Over the last 18 months, inflation and cost-of-living pressures have also contributed to a rise in loan activity, Fidelity noted. In Q3, 2.8% of participants took a loan from their 401(k), consistent with Q2 and up from 2.4% in Q3 2022. The percentage of workers with an outstanding loan increased slightly to 17.6%, compared to 17.2% last quarter and 16.8% in Q3 2022.

Depending on an employer’s plan guidelines, individuals may opt for in-service withdrawals instead of loans, in the process assuming taxes and penalties but avoiding repayment.
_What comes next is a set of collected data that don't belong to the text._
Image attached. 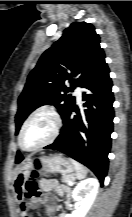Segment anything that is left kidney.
Instances as JSON below:
<instances>
[{"mask_svg":"<svg viewBox=\"0 0 132 217\" xmlns=\"http://www.w3.org/2000/svg\"><path fill=\"white\" fill-rule=\"evenodd\" d=\"M99 182L96 178H87L74 188L72 197L79 206L71 214L64 217H85L98 193Z\"/></svg>","mask_w":132,"mask_h":217,"instance_id":"left-kidney-1","label":"left kidney"}]
</instances>
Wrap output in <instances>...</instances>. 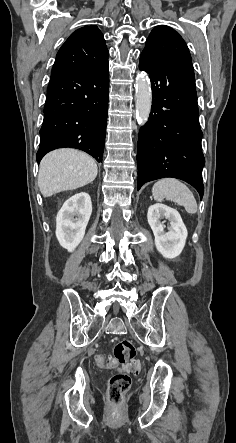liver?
Here are the masks:
<instances>
[{
    "label": "liver",
    "mask_w": 236,
    "mask_h": 443,
    "mask_svg": "<svg viewBox=\"0 0 236 443\" xmlns=\"http://www.w3.org/2000/svg\"><path fill=\"white\" fill-rule=\"evenodd\" d=\"M98 168L88 154L69 148L49 152L40 162L38 186L43 197L93 182Z\"/></svg>",
    "instance_id": "1"
}]
</instances>
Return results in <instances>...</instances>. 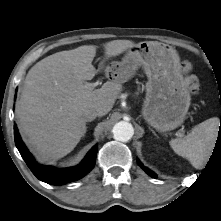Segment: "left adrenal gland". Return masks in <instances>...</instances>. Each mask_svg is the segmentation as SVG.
<instances>
[{
	"label": "left adrenal gland",
	"mask_w": 221,
	"mask_h": 221,
	"mask_svg": "<svg viewBox=\"0 0 221 221\" xmlns=\"http://www.w3.org/2000/svg\"><path fill=\"white\" fill-rule=\"evenodd\" d=\"M152 131V133L157 136V134L155 133V131L153 129H150ZM158 137V136H157Z\"/></svg>",
	"instance_id": "obj_1"
}]
</instances>
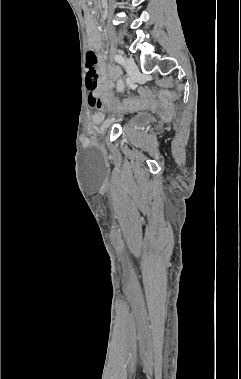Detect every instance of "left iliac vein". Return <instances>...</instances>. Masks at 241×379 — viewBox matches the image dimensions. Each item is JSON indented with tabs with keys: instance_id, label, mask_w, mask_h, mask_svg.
Segmentation results:
<instances>
[{
	"instance_id": "1",
	"label": "left iliac vein",
	"mask_w": 241,
	"mask_h": 379,
	"mask_svg": "<svg viewBox=\"0 0 241 379\" xmlns=\"http://www.w3.org/2000/svg\"><path fill=\"white\" fill-rule=\"evenodd\" d=\"M124 64H125L126 71H127L128 75L130 76V78L133 81L136 80L139 76V69H138L137 65L135 64V62L130 58H126ZM110 124H111V121L106 120L102 124V126L100 127L99 133L104 134L106 132L107 128L110 126Z\"/></svg>"
}]
</instances>
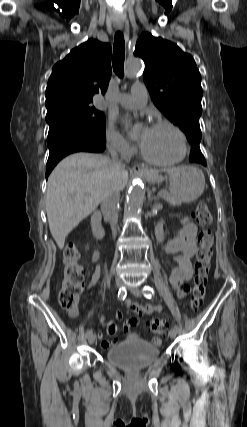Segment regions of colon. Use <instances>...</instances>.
Masks as SVG:
<instances>
[{"label": "colon", "mask_w": 247, "mask_h": 427, "mask_svg": "<svg viewBox=\"0 0 247 427\" xmlns=\"http://www.w3.org/2000/svg\"><path fill=\"white\" fill-rule=\"evenodd\" d=\"M195 217L201 226L198 241L199 248L194 264V278L189 301V310L197 311L206 292L207 279L212 258L213 234L210 229L212 213L205 202H200L195 211ZM79 250L74 243H68L63 251L64 273L59 292V303L70 315H76L78 311L79 295L83 284V272L79 265ZM149 328L156 334H165L169 329L166 320L153 318L149 322Z\"/></svg>", "instance_id": "1"}]
</instances>
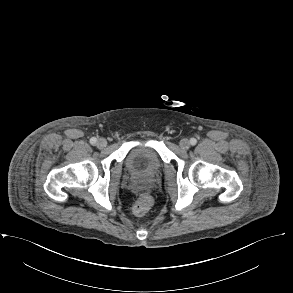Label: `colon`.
Wrapping results in <instances>:
<instances>
[{
    "mask_svg": "<svg viewBox=\"0 0 293 293\" xmlns=\"http://www.w3.org/2000/svg\"><path fill=\"white\" fill-rule=\"evenodd\" d=\"M151 205H152L151 196L147 193H142L138 197L133 207V212L135 215L139 217L144 216L147 213V211L150 209Z\"/></svg>",
    "mask_w": 293,
    "mask_h": 293,
    "instance_id": "1",
    "label": "colon"
}]
</instances>
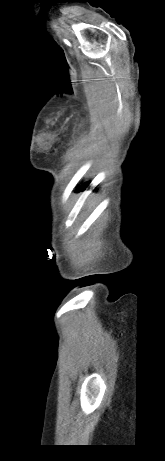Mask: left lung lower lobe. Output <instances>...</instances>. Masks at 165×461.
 <instances>
[{
    "label": "left lung lower lobe",
    "instance_id": "0a47b994",
    "mask_svg": "<svg viewBox=\"0 0 165 461\" xmlns=\"http://www.w3.org/2000/svg\"><path fill=\"white\" fill-rule=\"evenodd\" d=\"M87 186H88V184L84 185L82 188H80V190L84 189V188L87 187Z\"/></svg>",
    "mask_w": 165,
    "mask_h": 461
}]
</instances>
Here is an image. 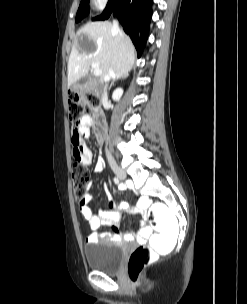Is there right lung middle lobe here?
I'll use <instances>...</instances> for the list:
<instances>
[{
  "instance_id": "obj_1",
  "label": "right lung middle lobe",
  "mask_w": 247,
  "mask_h": 304,
  "mask_svg": "<svg viewBox=\"0 0 247 304\" xmlns=\"http://www.w3.org/2000/svg\"><path fill=\"white\" fill-rule=\"evenodd\" d=\"M89 13V0H81L78 12L76 14V22H80Z\"/></svg>"
}]
</instances>
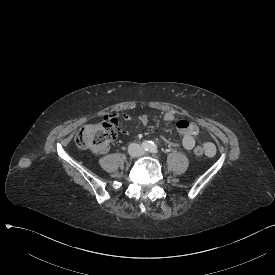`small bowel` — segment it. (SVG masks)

In Q3, 3.2% of participants took an in-service withdrawal, marking a 2.7% increase from a year ago, according to the report.

Managing Results

In its report, Fidelity also identified ways in which employers are actively exploring plan features to enhance the retirement planning efforts of their workforce, particularly during periods of market volatility. To that end, workplace managed accounts are gaining popularity as an option for retirement savers seeking personalized, professional assistance in aligning their investment strategy with their retirement goals, the firm noted.

The survey revealed a 60% increase in the percentage of plans offering workplace managed accounts in the last five years. More than 10,000 plans on Fidelity’s platform now offer a workplace managed account, and 80% of participants enrolled in a Fidelity managed account are on track to cover retirement expenses.

Fidelity’s Q3 2023 401(k) data was based on 25,300 corporate defined contribution plans and 22.9 million participants, as of September 30. Its IRA analysis was of 14.6 million accounts as of September 30, 2023, and its 403(b) data was based on 10,165 tax-exempt plans and 8.3 million plan participants as of September 30, 2023.